The Irish Revenue Commissioners released eBrief No. 289/24 on 27 November 2024, clarifying restrictions surrounding interest deductions for intercompany loans.

The update explains which subsidiary companies are no longer able to claim deductions on interest paid for loans used to acquire assets from related companies. It also addresses how these restrictions apply to income sources other than business profits, outlines the rules for deducting interest on loans taken to acquire a related company’s trade, and highlights exceptions, including loans for acquiring assets intended for leasing.

Additionally, Revenue has published a new Tax and Duty Manual – Part 36-00-19 Interest on loans to defray money applied for certain purposes, providing guidance on section 840A TCA 1997.

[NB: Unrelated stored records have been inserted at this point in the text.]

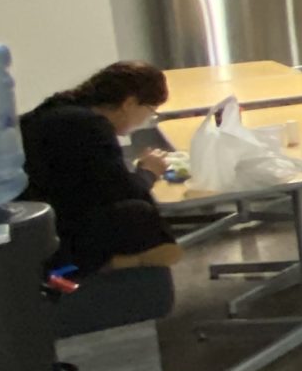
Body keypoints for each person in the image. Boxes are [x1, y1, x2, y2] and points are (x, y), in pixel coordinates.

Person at [20, 62, 183, 272]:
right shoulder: (90, 126)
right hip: (59, 237)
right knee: (140, 213)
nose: (146, 119)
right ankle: (98, 266)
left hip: (35, 226)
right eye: (150, 111)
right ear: (130, 103)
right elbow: (124, 192)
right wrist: (149, 172)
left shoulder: (57, 112)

Section 840A restricts the ability of certain companies (referred to as “investing companies” in this section) to claim a deduction for interest payable on certain connected party borrowings to fund the acquisition of certain assets from other group companies. In general, section 840A provides that in computing the amount of the profits or gains to be charged to corporation tax under Schedule D, no deduction is available for investing companies in respect of any interest payable on loans—

  •  For the acquisition of assets from a company connected with the investing company,
  • ·Where the loan is made to the investing company by a person who is connected with the investing company. For the purposes of section 840A, section 10 TCA 1997 is applied to establish whether persons are connected.

Consequently, “control”, as used for determining connected person, is to be construed in accordance with section 4321. Section 840A (2)(b) provides that interest on any form of refinancing such a loan is similarly not deductible.